Untuk sebagian besar pertandingan melawan Aston Villa di Villa Park, performa United jauh lebih baik dari lawan yang sama di kandang lima hari sebelumnya. Pada kesempatan itu, mereka adalah yang terbaik kedua dan sangat beruntung untuk maju ke babak berikutnya di Piala FA.

Kali ini, mereka sedikit beruntung dengan gol pembuka mereka berkat kesalahan dari Emiliano Martinez, tetapi secara umum mereka lebih baik. Ada peluang bagus yang diciptakan, memaksa Martinez untuk menebus kesalahannya, dan gol lain tidak terlihat di luar mereka sama sekali.

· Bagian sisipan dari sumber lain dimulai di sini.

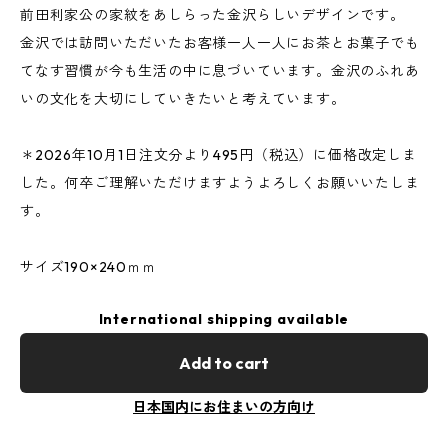
前田利家公の家紋をあしらった金沢らしいデザインです。
金沢では訪問いただいたお客様一人一人にお茶とお菓子でも
てなす習慣が今も生活の中に息づいています。金沢のふれあ
いの文化を大切にしていきたいと考えています。
＊2026年10月1日注文分より495円（税込）に価格改定しま
した。何卒ご理解いただけますようよろしくお願いいたしま
す。
サイズ190×240ｍｍ
International shipping available
Add to cart
日本国内にお住まいの方向け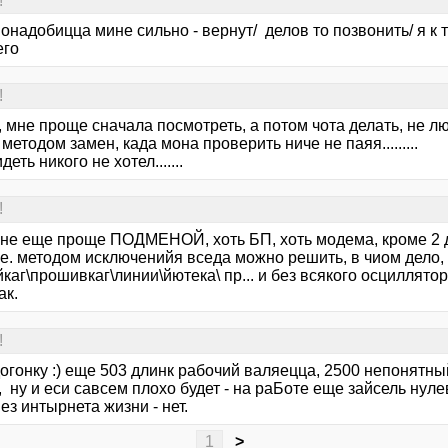
!
понадобицца мине сильно - вернут/ делов то позвонить/ я к 
его
!
 мне проще сначала посмотреть, а потом чота делать, не л
методом замен, када мона проверить ниче не паяя.........
деть никого не хотел.......
!
мне еще проще ПОДМЕНОЙ, хоть БП, хоть модема, кроме 2 
е. методом исключенийя вседа можно решить, в чиом дело, 
каг\прошивкаг\линии\йютека\ пр... и без всякого осциллятор
ак.
!
догонку :) еще 503 длинк рабочий валяецца, 2500 непонятны
, ну и еси савсем плохо будет - на раБоте еще зайсель нул
 Без интырнета жизни - нет.
1
>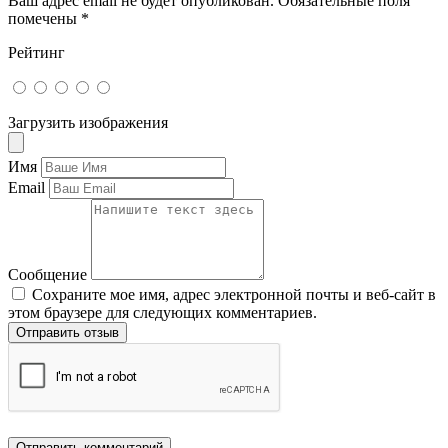
Ваш адрес email не будет опубликован.
Обязательные поля
помечены
*
Рейтинг
Загрузить изображения
Имя
Email
Сообщение
Сохраните мое имя, адрес электронной почты и веб-сайт в
этом браузере для следующих комментариев.
Отправить отзыв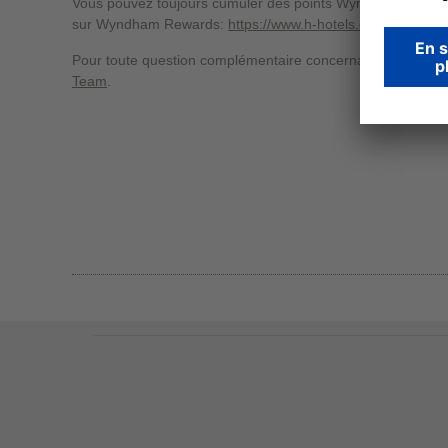
Vous pouvez toujours cumuler des points Wyndham Rewards 
sur Wyndham Rewards:
https://www.h-hotels.com/fr/wynd
Pour toute question complémentaire concernant Wyndham R
Team
.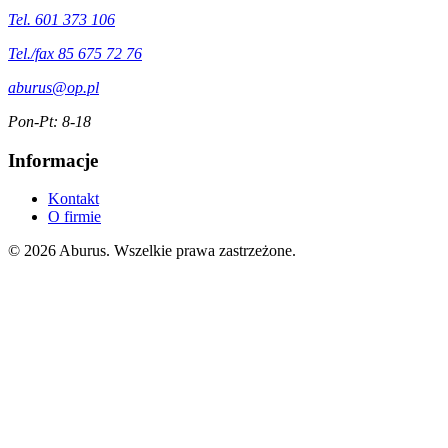
Tel. 601 373 106
Tel./fax 85 675 72 76
aburus@op.pl
Pon-Pt: 8-18
Informacje
Kontakt
O firmie
© 2026 Aburus. Wszelkie prawa zastrzeżone.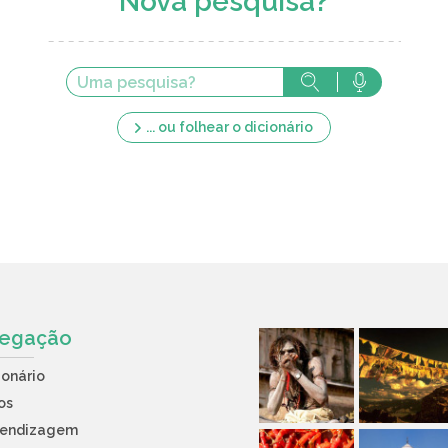
Nova pesquisa?
... ou folhear o dicionário
egação
ionário
os
rendizagem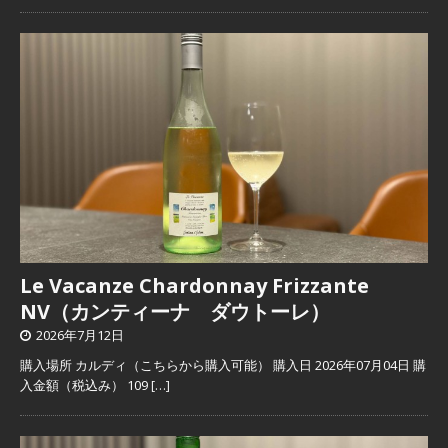
Le Vacanze Chardonnay Frizzante
NV（カンティーナ ダウトーレ）
2026年7月12日
購入場所 カルディ（こちらから購入可能） 購入日 2026年07月04日 購
入金額（税込み） 109
[…]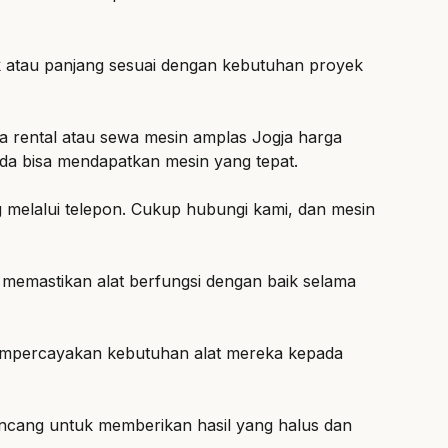
k atau panjang sesuai dengan kebutuhan proyek
a rental atau sewa mesin amplas Jogja harga
nda bisa mendapatkan mesin yang tepat.
melalui telepon. Cukup hubungi kami, dan mesin
 memastikan alat berfungsi dengan baik selama
mempercayakan kebutuhan alat mereka kepada
ancang untuk memberikan hasil yang halus dan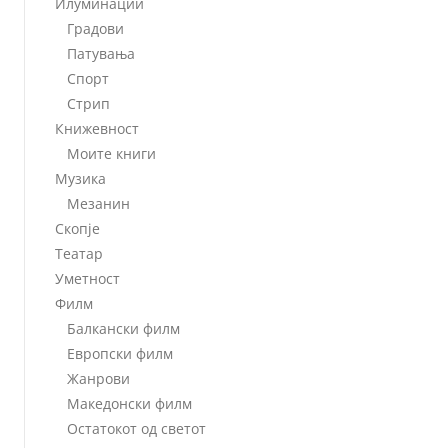
Илуминации
Градови
Патувања
Спорт
Стрип
Книжевност
Моите книги
Музика
Мезанин
Скопје
Театар
Уметност
Филм
Балкански филм
Европски филм
Жанрови
Македонски филм
Остатокот од светот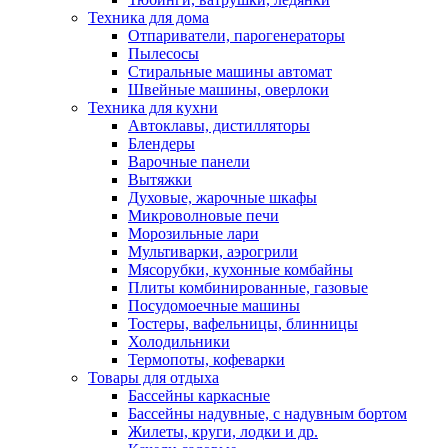
Техника для дома
Отпариватели, парогенераторы
Пылесосы
Стиральные машины автомат
Швейные машины, оверлоки
Техника для кухни
Автоклавы, дистилляторы
Блендеры
Варочные панели
Вытяжки
Духовые, жарочные шкафы
Микроволновые печи
Морозильные лари
Мультиварки, аэрогрили
Мясорубки, кухонные комбайны
Плиты комбинированные, газовые
Посудомоечные машины
Тостеры, вафельницы, блинницы
Холодильники
Термопоты, кофеварки
Товары для отдыха
Бассейны каркасные
Бассейны надувные, с надувным бортом
Жилеты, круги, лодки и др.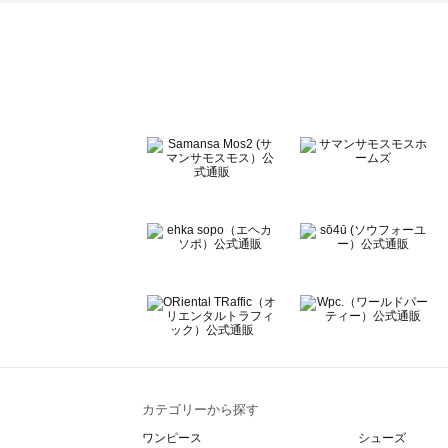
ehka sopo（エヘカソポ）のワンピース一覧
sō4ū（ソウフォーユー）のワンピース一覧
Te chichi（テチチ）のワンピース一覧
Te chichi CLASSIC（テチチ クラシック）のワンピース一
Te chichi TERRASSE（テチチ テラス）のワンピース一覧
Lugnoncure（ルノンキュール）のワンピース一覧
BETTY'S BLUE（べティーズブルー）のワンピース一覧
Wpc.（ワールドパーティー）のワンピース一覧
カテゴリーから探す
ワンピース
シューズ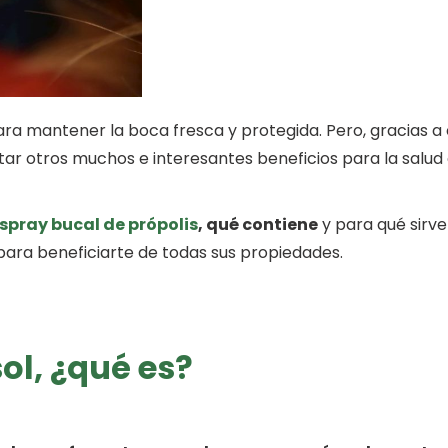
para mantener la boca fresca y protegida. Pero, gracias a 
ar otros muchos e interesantes beneficios para la salud 
spray bucal de própolis
, qué contiene
y para qué sirv
ara beneficiarte de todas sus propiedades.
ol, ¿qué es?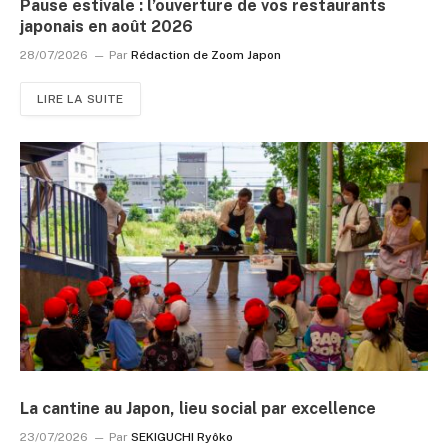
Pause estivale : l’ouverture de vos restaurants
japonais en août 2026
28/07/2026
Par
Rédaction de Zoom Japon
LIRE LA SUITE
La cantine au Japon, lieu social par excellence
23/07/2026
Par
SEKIGUCHI Ryôko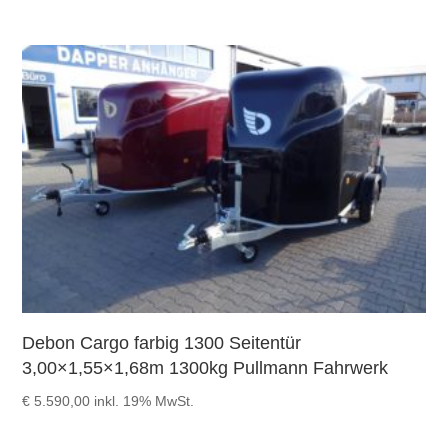
Debon Cargo farbig 1300 Seitentür
3,00×1,55×1,68m 1300kg Pullmann Fahrwerk
€
5.590,00
inkl. 19% MwSt.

Itu akhirnya terjadi ketika Diogo Dalot dan Fred sama-sama menekan Villa sebagai lambaian, menghasilkan yang terakhir menyentuh bola ke Bruno Fernandes, yang menguburnya di bawah mistar gawang dengan lebih dari 20 menit ditambah waktu tambahan tersisa pada jam.

Mereka jelas cukup berbakat untuk membuka keunggulan itu dan itu juga tidak pantas. Tetapi mentalitas untuk mempertahankannya dan melihat permainan sampai selesai adalah seperti cerita yang berbeda.

Setelah United unggul 2-0, Villa tidak melihatnya sebagai permainan berakhir, seolah-olah itu adalah undangan bagi mereka untuk terus melakukannya, mengetahui bahwa jika mereka mendapatkan satu, mereka mungkin akan mendapatkan yang lain. Serikat tidak memiliki respon yang tepat untuk itu karena mereka gagal untuk menutup segalanya dan semacam membiarkan hal itu terjadi.

Segala sesuatu yang telah dikatakan tentang United dalam beberapa pekan terakhir menghasilkan hasil seperti ini, apakah itu laporan tentang para pemain yang berjuang untuk beradaptasi dengan pelatihan di kemudian hari dan tidak pulang sampai malam, atau penilaian Cristiano Ronaldo bahwa pemain yang lebih muda tidak suka kritik.

“Anda harus bangga pada diri sendiri, melihat ke cermin dan berkata, dengarkan, saya memberikan segalanya,” Ronaldo juga mengatakan dalam wawancara yang sama, menyerukan pola pikir yang segar.

“Saya pikir kita semua harus melakukan itu. Karena ini tahun baru, kami mengubah halaman, kami memiliki banyak hal untuk dimenangkan, kami harus percaya itu, jika tidak itu akan menjadi mimpi buruk.”

Jelas bahwa pengaturan ulang mental belum terjadi.